苗字は二月ほど前から東京へ異動、今では新宿支店で働いているらしい。こうしてまた東京へ戻ってくるあたりは何かの縁を感じさせる。
「…私とあなたは高校時代の同級生でしたよ」
懐かしい学生証を返しながら私達の関係を伝えた。先に失礼なことをしたのだから、ここは関係性を明確化しておく必要があると感じた。
「そう…だったんですか」
「はい」
恐らく彼女はピンと来ていないことだろう。
「同級生は三人でした」
「少なっ」
「あなたと、私と、それから……もう一人」
覚えていませんか。私は十年前、一日で二人の同期を亡くしたんですよ。何か思い出してくれと少し祈ったが、彼女の表情に変化はない。
「なんの、学校だったんですか?」
こうも聞かれてしまえば、今は彼女は一般人として接するのが最適だろう。眼鏡をかけ直す。
「宗教系の学校ですよ」
「……はい?」
「…東京の山奥にある高等専門学校です」
「へぇ、宗教、ですか」
「そうです」
「なんでそんなところに入ってたんだろう私」
「……分かりませんよ」
入った理由…か。そこまで話をしたことがなかったなと、ふと学生時代のことを思い浮かべた。
「突然行方不明になったんですよあなたは」
「………そうでしたか」
「…しかし、生きていることが分かって安心しました。こんな時間になるまでお話しする機会を与えてくださって本当に感謝します」
「あ、結構暗くなってしまいましたね」
苗字がふと窓の外を見上げる表情は、学生時代にも見たことがあって懐かしい気持ちにさせられた。
「(…元関係者とはいえ、もう彼女は一般人だ)」
あまり長居して根掘り葉掘り聞かれてもいずれ返答に詰まってしまうだろう。ここら辺で別れるのが最適だ。彼女に時間を作ってくれた礼を述べ、伊地知君を呼ぶべくスマホを内ポケットから取り出した。彼女を希望の目的地まで近くまで送るよう頼むとしよう。
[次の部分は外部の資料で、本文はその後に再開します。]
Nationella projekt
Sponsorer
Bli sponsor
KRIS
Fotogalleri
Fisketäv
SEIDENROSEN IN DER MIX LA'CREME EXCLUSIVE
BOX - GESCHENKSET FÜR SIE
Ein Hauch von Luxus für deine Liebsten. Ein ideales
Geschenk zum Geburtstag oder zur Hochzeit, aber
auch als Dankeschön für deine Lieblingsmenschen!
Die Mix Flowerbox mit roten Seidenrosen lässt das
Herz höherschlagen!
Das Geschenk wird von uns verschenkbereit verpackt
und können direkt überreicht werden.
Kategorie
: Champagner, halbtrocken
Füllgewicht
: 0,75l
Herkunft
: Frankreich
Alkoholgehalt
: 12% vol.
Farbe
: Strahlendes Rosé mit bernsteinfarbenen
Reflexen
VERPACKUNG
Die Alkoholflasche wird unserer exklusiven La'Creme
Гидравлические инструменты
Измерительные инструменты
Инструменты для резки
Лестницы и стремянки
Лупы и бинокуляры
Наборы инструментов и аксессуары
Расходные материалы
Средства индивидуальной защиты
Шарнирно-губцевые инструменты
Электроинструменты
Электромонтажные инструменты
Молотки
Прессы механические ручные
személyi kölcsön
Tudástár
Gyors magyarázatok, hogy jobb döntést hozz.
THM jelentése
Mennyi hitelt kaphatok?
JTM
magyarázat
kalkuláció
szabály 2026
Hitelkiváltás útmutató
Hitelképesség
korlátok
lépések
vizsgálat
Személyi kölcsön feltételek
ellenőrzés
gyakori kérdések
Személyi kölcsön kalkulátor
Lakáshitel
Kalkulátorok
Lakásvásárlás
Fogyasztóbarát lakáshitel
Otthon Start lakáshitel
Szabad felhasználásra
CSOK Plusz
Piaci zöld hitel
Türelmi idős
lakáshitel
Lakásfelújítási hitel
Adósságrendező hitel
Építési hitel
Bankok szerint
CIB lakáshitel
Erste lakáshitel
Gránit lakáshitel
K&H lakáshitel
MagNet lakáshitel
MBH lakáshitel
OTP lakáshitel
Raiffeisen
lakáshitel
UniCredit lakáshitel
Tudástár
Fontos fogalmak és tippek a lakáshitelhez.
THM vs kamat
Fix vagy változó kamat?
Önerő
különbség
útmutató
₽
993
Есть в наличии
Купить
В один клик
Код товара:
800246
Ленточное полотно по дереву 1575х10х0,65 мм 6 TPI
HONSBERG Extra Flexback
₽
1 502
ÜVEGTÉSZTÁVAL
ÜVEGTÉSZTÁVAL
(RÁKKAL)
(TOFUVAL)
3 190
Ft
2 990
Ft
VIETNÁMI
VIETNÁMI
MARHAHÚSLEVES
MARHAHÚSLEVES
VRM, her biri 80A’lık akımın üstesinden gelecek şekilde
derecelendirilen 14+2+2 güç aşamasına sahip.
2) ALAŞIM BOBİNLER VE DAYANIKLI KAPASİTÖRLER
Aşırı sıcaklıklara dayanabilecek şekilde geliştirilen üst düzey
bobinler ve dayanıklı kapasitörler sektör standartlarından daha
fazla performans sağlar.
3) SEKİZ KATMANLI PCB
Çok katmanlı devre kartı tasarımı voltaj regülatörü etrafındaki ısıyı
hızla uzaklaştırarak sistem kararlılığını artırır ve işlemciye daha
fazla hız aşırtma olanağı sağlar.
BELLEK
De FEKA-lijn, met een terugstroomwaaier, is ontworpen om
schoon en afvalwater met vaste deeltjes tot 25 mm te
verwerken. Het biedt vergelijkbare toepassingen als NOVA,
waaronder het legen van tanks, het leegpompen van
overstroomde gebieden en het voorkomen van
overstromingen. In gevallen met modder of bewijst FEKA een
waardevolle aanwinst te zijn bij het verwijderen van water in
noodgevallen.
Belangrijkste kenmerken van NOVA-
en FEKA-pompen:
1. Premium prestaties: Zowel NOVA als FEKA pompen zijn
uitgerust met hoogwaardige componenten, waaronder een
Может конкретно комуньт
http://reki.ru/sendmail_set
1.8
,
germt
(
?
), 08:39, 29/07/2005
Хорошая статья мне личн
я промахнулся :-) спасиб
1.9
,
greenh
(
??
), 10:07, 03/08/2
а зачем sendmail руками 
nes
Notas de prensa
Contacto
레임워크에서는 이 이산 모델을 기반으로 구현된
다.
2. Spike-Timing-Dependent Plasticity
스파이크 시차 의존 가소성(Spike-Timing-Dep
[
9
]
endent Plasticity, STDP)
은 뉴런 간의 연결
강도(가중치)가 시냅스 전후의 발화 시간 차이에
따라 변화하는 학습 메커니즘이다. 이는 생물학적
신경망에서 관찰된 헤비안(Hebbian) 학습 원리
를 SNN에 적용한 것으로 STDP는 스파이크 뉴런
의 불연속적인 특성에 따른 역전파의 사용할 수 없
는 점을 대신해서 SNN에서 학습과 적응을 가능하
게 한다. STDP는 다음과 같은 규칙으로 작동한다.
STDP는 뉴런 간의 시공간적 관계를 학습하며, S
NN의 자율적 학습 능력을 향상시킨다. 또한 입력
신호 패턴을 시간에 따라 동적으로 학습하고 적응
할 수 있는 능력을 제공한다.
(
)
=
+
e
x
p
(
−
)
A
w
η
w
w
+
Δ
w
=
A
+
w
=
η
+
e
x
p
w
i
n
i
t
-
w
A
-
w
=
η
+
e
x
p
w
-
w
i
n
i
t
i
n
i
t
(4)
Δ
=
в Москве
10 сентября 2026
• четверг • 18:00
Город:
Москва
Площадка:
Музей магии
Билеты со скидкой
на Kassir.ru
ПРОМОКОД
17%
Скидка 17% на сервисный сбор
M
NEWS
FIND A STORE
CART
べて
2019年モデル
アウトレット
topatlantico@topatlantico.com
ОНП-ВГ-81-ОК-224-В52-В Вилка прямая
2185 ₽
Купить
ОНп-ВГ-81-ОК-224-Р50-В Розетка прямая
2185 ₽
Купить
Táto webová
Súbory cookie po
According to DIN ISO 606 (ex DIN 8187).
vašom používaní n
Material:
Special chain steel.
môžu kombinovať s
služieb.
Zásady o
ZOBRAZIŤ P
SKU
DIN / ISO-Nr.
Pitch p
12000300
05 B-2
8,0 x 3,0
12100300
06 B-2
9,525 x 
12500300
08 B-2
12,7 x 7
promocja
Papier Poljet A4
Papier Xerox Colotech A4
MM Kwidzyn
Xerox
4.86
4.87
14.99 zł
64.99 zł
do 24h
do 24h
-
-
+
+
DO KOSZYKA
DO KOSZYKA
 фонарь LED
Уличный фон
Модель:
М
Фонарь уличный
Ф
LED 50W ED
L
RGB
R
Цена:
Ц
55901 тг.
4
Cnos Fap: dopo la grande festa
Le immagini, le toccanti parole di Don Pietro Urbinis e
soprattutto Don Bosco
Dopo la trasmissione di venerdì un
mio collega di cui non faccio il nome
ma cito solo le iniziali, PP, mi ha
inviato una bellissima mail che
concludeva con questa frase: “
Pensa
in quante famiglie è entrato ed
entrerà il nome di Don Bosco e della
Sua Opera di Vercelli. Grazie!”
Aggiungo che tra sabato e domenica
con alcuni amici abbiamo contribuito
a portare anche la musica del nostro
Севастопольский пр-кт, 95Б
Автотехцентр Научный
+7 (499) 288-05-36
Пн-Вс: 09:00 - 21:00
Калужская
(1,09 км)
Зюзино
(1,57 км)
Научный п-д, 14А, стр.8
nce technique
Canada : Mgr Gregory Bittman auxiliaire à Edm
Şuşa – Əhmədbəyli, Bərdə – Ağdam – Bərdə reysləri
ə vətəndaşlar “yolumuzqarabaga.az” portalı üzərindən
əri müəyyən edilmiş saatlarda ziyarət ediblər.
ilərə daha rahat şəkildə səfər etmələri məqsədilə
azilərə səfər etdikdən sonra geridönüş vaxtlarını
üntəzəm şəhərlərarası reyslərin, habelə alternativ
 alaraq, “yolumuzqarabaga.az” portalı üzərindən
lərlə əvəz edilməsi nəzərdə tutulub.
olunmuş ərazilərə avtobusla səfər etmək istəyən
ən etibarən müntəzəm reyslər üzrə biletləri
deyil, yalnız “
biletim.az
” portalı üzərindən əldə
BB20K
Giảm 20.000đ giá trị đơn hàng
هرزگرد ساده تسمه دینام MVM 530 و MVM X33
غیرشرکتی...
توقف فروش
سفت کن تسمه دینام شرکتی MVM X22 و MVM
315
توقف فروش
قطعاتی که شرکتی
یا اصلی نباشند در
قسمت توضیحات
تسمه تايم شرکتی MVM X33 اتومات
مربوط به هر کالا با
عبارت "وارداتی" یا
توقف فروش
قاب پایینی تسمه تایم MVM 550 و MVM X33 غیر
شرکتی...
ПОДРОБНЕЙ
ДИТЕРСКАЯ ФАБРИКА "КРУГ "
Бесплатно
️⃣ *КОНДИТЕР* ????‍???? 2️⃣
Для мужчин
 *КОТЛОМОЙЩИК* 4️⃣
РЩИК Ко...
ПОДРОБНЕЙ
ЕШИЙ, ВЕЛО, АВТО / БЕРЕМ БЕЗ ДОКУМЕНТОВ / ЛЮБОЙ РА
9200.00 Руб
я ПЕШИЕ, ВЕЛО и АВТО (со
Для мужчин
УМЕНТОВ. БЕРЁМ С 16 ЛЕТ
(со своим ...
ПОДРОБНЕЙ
伊地知君に電話をかけながら彼の姿を探すふりして隣にいる彼女を盗み見する。苗字はこうして生きていて、過去を切り離して一般人となった。今更こちらの世界に引っ張る訳にはいかない。今日の非礼ことは本当に申し訳なかったと思っているが、もう私のことは忘れて欲しいとも思っている。
…あの日のことは私だけが覚えていればいい。
それから伊地知君に来てもらい、彼女が希望した家の近くの公園まで送り届けてもらい、二人で降りて少し歩く。
「今日は突然引き留めたりしてすみませんでした」
この辺で見切りをつけ、足を止める。
「あっ、いえっ、むしろありがとうございました。……それから、あの、良ければなんですが連絡先を、「今日のこと、私のことはどうぞ忘れてくださって構いません。ではどうかお元気で」……へ?」
頭を下げ一礼してから踵を返し足を進める。今から高専に戻って報告書を提出となるとしっかり残業タイムに突入するが、微塵も悪い気はしない。少しだけ過去の柵から抜け出せたような、肩の荷が下りたような、そんな気分だ。それでも灰原の死はなかったことにはならないが。
苗字、あなたはそのままでいてください。普通に生きていてください。灰原のことは私が覚えていれば、
「——はくじょうもの」
すっと入ってきたセリフに止まる思考と足。
明らかに先ほど車の中で話していた雰囲気とは打って変わり、突然くだけたような声のトーンになった彼女に違和感を覚える。まるで親しい友人に話しかけるような声色だったのだ。
少しだけ、動揺しつつ振り返ればそこにはひどく悲しそうで今にも泣きだしそうな顔をした苗字が。
まさかとも思うが確信が持てない。あなたは、今のあなたは苗字なのか、東雲なのか。
「七海ぃ…!!ごめぇん…!!」
そう言った彼女の目元から大粒の涙が零れ落ちた。